++++ ENTRIES PROVIDED

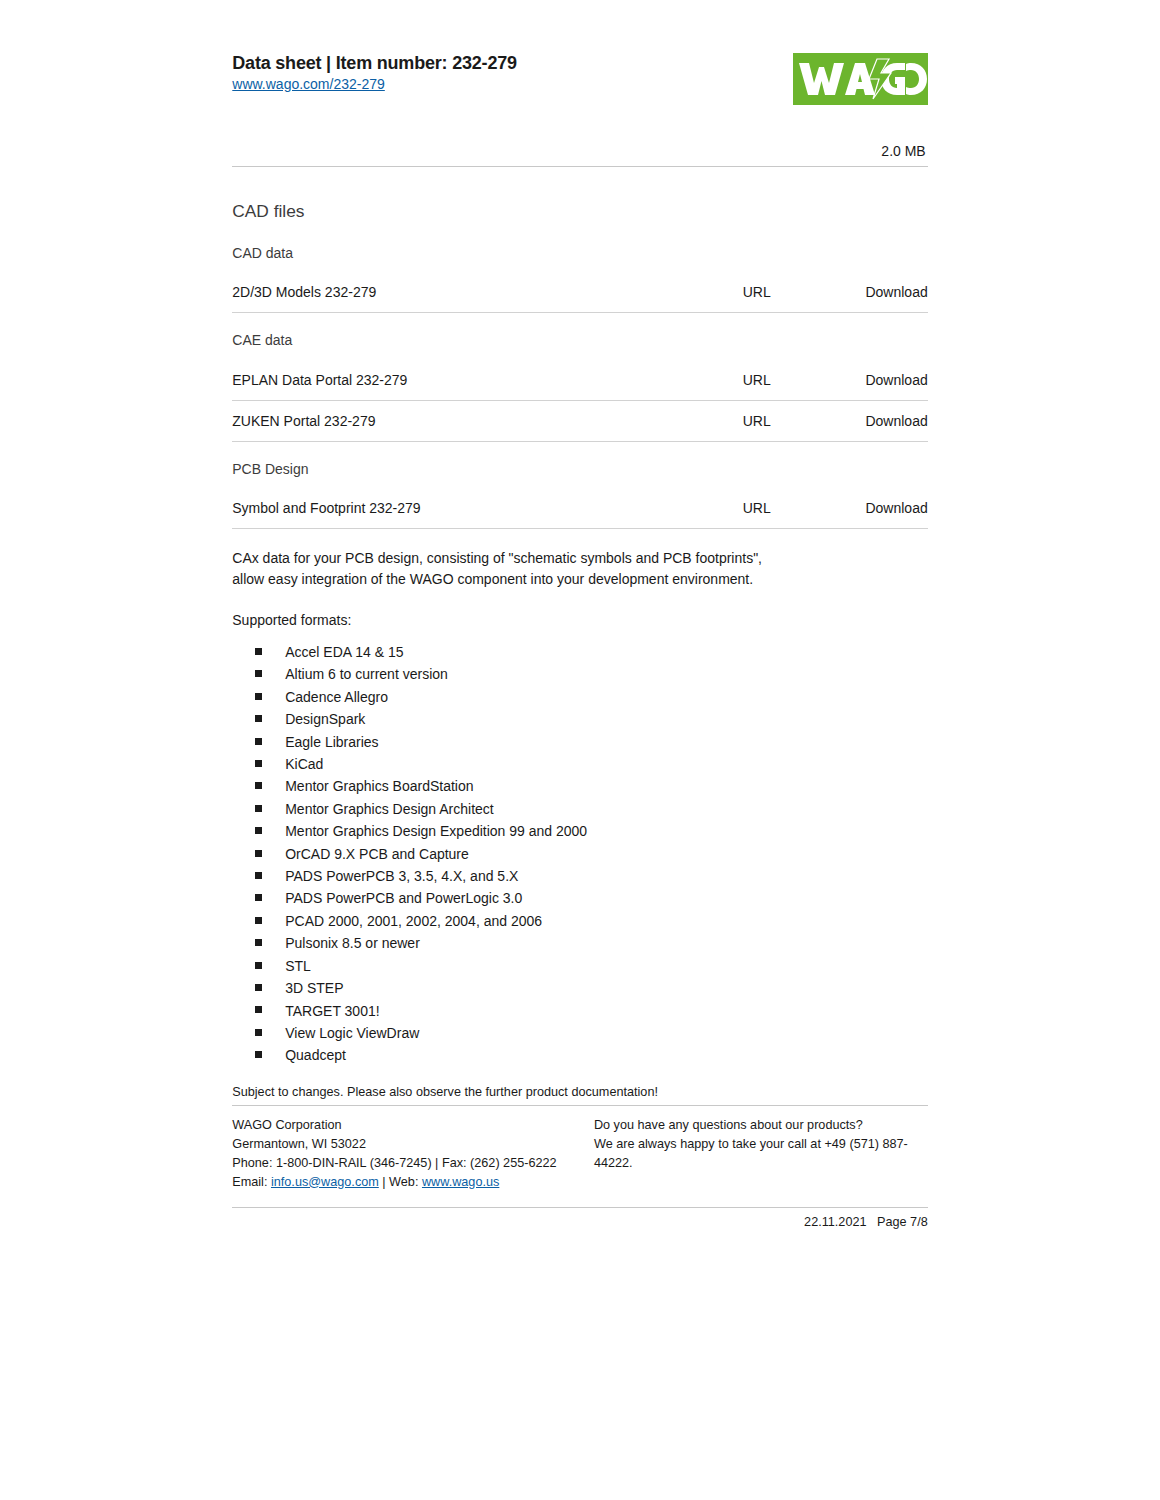Data sheet | Item number: 232-279
www.wago.com/232-279
2.0 MB
CAD files
CAD data
| 2D/3D Models 232-279 | URL | Download |
CAE data
| EPLAN Data Portal 232-279 | URL | Download |
| ZUKEN Portal 232-279 | URL | Download |
PCB Design
| Symbol and Footprint 232-279 | URL | Download |
CAx data for your PCB design, consisting of "schematic symbols and PCB footprints",
allow easy integration of the WAGO component into your development environment.
Supported formats:
Accel EDA 14 & 15
Altium 6 to current version
Cadence Allegro
DesignSpark
Eagle Libraries
KiCad
Mentor Graphics BoardStation
Mentor Graphics Design Architect
Mentor Graphics Design Expedition 99 and 2000
OrCAD 9.X PCB and Capture
PADS PowerPCB 3, 3.5, 4.X, and 5.X
PADS PowerPCB and PowerLogic 3.0
PCAD 2000, 2001, 2002, 2004, and 2006
Pulsonix 8.5 or newer
STL
3D STEP
TARGET 3001!
View Logic ViewDraw
Quadcept
Subject to changes. Please also observe the further product documentation!
WAGO Corporation
Germantown, WI 53022
Phone: 1-800-DIN-RAIL (346-7245) | Fax: (262) 255-6222
Email: info.us@wago.com | Web: www.wago.us
Do you have any questions about our products?
We are always happy to take your call at +49 (571) 887-44222.
22.11.2021 Page 7/8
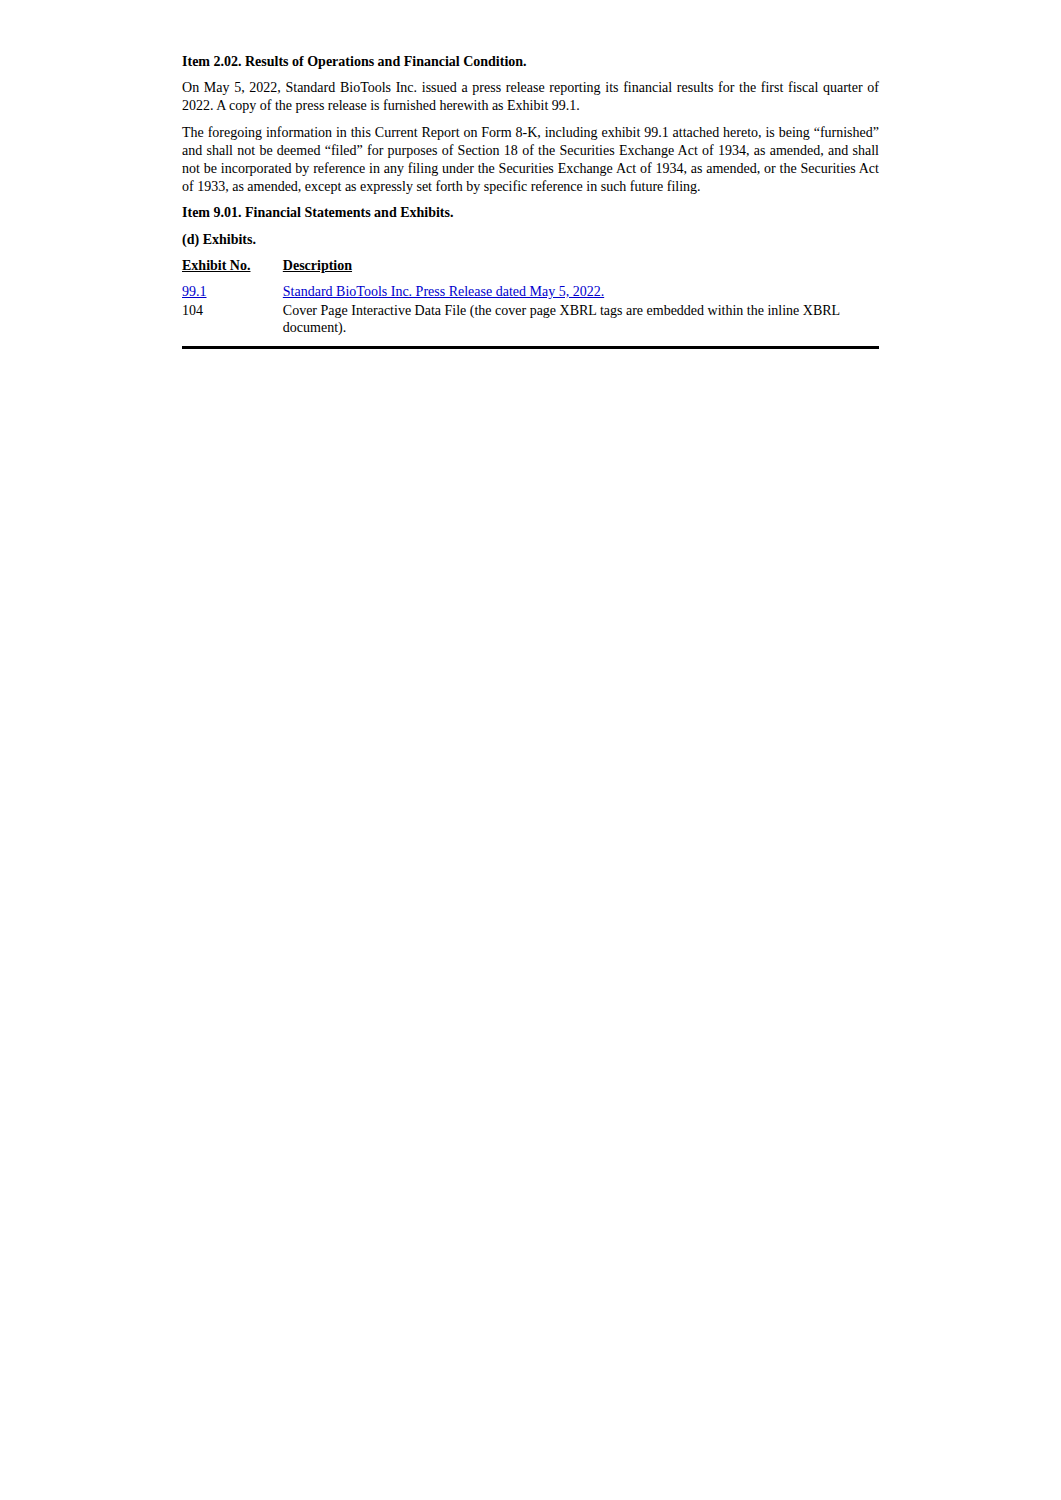Item 2.02. Results of Operations and Financial Condition.
On May 5, 2022, Standard BioTools Inc. issued a press release reporting its financial results for the first fiscal quarter of 2022. A copy of the press release is furnished herewith as Exhibit 99.1.
The foregoing information in this Current Report on Form 8-K, including exhibit 99.1 attached hereto, is being “furnished” and shall not be deemed “filed” for purposes of Section 18 of the Securities Exchange Act of 1934, as amended, and shall not be incorporated by reference in any filing under the Securities Exchange Act of 1934, as amended, or the Securities Act of 1933, as amended, except as expressly set forth by specific reference in such future filing.
Item 9.01. Financial Statements and Exhibits.
(d) Exhibits.
| Exhibit No. | Description |
| --- | --- |
| 99.1 | Standard BioTools Inc. Press Release dated May 5, 2022. |
| 104 | Cover Page Interactive Data File (the cover page XBRL tags are embedded within the inline XBRL document). |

++++++++

ABOUT THIS EXERCISE
Please write out, exactly as they appear above, only the lines in the stretch from the line with "Altium 6 to current version" through the line with "PADS PowerPCB and PowerLogic 3.0".

EXPECTED ANSWER
Altium 6 to current version
Cadence Allegro
DesignSpark
Eagle Libraries
KiCad
Mentor Graphics BoardStation
Mentor Graphics Design Architect
Mentor Graphics Design Expedition 99 and 2000
OrCAD 9.X PCB and Capture
PADS PowerPCB 3, 3.5, 4.X, and 5.X
PADS PowerPCB and PowerLogic 3.0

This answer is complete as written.